Por Luis Mario Rodríguez Suñol
Yo no conocí a Gorbachov, pero nacer en los 90 me obligó a ser heredero de sus infortunas. Una media nalgada del médico, en señal de ahorro, fue la bienvenida que me dieron, que nos dieron: era mejor no llorar antes de tiempo.
Gorbachov, entre tantas cosas, dejó en las espaldas de mi generación una herencia. Eran dos signos de interrogación que abrazaban, más bien apretaban, la palabra último. Se convirtió en una especie de cábala indescifrable, incluso para los más ávidos “boliteros” del barrio.
Hasta ese momento no nos habían preocupado los sismos. Eran imperceptibles y sin derrumbes. Solo hasta ese momento. De pronto, las siglas púrpuras se resquebrajaron en Leningrado y Linka, la planetaria con el poder del viento, dejó de ser de la Unión Soviética. Ahora era de Rusia.
Creo que fue en ese instante que nacieron las colas para mí. Sí; y no dudo que mi primera perreta postparto guardase alguna relación con el asunto. Fue un reflejo condicionado ante el inminente éxodo de leches condensadas, turrones de alicante y galleticas Gisselle, términos incoherentes en mi digestión, que mi abuelo a cada rato mencionaba en sus reconstrucciones de los hechos, tipo serie americana: Previously of the Período Especial.
Las colas forman parte de mi vida. He crecido junto a ellas. He sudado en ellas y he aprendido de ellas. Estamos “marcados” para siempre, y si no, alguien nos guardará el turno para la próxima. Lo cierto es que son un fenómeno social tan nuestro que el día que desaparezcan nos convertiremos en consumidores incrédulos, sin la más mínima confianza en la mercancía adquirida.
Si la filosofía es la madre de todas las ciencias, la cola es “la pura” de la idiosincrasia nacional. Ha llegado a ser algo tan propio en la cotidianidad cubana que pruebe colocarse detrás de una persona en cualquier lugar y encontrará al momento un susurro en tus oídos instigando: “Asere, consorte, brother, compañero, ¿qué sacaron ahí?”.
Pero no todo es malo. En las colas ejercitar el conocimiento es una práctica obligatoria, didáctica, constructiva. En esa espera seductora he aprendido que para eliminar los puntos negros en el rostro es bueno lavarse la cara después de disolver una aspirina en agua tibia, y que colocar un poco de borra de café en los pies ayuda a bajar la fiebre.
Las colas son un arcoíris noticioso. Hay desde crónicas rojas sobre crímenes pasionales hasta informaciones con “hepatitis C”, en las cuales se manejan datos tan amarillos como la fecha exacta de la unificación monetaria o la futura estructura de la libreta con papel cromado y todo. No saben cuántos trabajos cola-terales he extraído de las conferencias magistrales de los coleros.
Compartir tres horas con un grupo de personas es una excelente terapia para socializar, interactuar y solidarizarse. La unidad en ese contexto es fundamental para luchar contra la suspicacia de quienes consideran a su tiempo más importante que el del resto.

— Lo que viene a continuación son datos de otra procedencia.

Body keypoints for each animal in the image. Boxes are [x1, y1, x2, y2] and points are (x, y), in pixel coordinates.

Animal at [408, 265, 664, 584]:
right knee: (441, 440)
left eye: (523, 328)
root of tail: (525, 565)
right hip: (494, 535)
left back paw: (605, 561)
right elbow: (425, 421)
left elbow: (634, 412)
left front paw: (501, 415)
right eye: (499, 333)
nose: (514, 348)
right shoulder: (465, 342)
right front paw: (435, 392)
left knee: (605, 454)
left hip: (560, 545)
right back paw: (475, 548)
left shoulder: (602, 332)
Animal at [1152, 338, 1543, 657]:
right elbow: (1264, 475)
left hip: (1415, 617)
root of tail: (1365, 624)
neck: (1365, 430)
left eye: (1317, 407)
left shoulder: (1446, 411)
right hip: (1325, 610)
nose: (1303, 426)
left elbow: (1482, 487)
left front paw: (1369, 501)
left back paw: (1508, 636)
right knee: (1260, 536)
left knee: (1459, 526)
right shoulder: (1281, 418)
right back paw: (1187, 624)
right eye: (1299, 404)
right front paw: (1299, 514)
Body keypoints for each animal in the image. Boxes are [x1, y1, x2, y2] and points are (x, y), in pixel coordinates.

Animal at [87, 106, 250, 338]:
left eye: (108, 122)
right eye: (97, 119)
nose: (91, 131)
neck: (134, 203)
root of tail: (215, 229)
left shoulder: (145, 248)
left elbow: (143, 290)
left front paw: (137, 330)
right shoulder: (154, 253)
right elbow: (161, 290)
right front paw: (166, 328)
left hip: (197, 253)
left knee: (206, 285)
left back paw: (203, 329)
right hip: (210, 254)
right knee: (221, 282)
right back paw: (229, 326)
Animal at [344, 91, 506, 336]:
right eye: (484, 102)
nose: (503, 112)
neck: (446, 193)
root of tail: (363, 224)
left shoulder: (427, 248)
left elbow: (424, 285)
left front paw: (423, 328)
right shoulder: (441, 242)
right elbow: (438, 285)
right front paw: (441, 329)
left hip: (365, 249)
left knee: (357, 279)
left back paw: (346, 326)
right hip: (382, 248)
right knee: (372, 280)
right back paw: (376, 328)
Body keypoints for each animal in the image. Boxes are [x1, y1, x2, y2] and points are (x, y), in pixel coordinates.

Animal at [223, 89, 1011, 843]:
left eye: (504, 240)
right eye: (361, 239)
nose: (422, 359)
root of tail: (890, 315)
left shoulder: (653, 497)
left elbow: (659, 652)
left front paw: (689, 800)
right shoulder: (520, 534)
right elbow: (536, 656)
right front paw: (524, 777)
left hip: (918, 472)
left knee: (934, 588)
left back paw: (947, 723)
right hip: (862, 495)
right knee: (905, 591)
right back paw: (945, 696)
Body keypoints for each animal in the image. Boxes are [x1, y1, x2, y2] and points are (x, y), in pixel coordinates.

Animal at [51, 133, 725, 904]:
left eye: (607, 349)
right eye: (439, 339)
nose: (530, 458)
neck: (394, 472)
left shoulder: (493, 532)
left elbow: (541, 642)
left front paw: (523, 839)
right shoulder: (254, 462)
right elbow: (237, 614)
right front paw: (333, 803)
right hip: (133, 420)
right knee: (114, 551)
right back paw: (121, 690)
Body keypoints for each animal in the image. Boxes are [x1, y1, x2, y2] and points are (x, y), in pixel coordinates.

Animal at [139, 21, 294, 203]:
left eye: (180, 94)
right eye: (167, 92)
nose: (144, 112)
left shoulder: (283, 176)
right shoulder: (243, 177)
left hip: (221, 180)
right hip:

Ahora viene lo más complejo. Colarse se ha convertido en una práctica común, y créanme, esa bronca no la gana nadie, porque quien esté libre de esa experiencia, por favor, que lance la primera piedra. Tener una amistad o familiar relacionado con la venta de algún producto se traduce en un derecho constitucional para no hacer cola, y como la constitución hay que cumplirla, ya saben.
Eso es criticable, y hasta cierto punto necesita de una autoconciencia moral que al final se subordina a necesidades objetivas. Sin embargo, no es eso lo más preocupante. Duele observar la metamorfosis de aquellos, que tras el mostrador se olvidan de las veces que han estado, y estarán, frente a él. Porque de las colas no escapa nadie, solo el vecino gerente de Pánfilo.
Ese es el principal detonante de la extremada paciencia popular que se exacerba cuando, “a la cara del pueblo”, se lucra con la escasez. Es en esta escena cuando entra el revendedor y con sus “ayudantes” (dependientes, administradores, almaceneros…) acapara para su mercado ecológico los productos de primera, segunda y tercera necesidad que con intermitencia y poca representatividad llegan a los locales de venta.
Es cierto que en ocasiones la gente maltrata sin motivos ni argumentos a quien del otro lado no tiene la mínima culpa, y solo cumple con su labor; pero para calmar los ánimos en las colas y hacerlas menos tortuosas se necesita transparencia, ganas de trabajar y, sobre todo, por parte del dependiente, empatía con ese tumulto que tantas veces le ha dado calor.